Transcribed page contents:
= Beginning of Section =

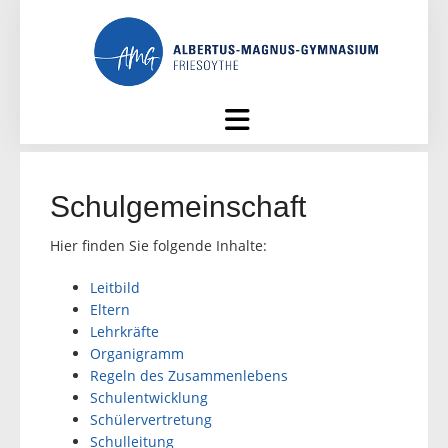
Skip
to
content
Schulgemeinschaft
Hier finden Sie folgende Inhalte:
Leitbild
Eltern
Lehrkräfte
Organigramm
Regeln des Zusammenlebens
Schulentwicklung
Schülervertretung
Schulleitung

= End of Section =

→ Request:
Pictures do not go in the copy; print every entry exactly as it stands.

→ Task response:
Skip
to
content
Schulgemeinschaft
Hier finden Sie folgende Inhalte:
Leitbild
Eltern
Lehrkräfte
Organigramm
Regeln des Zusammenlebens
Schulentwicklung
Schülervertretung
Schulleitung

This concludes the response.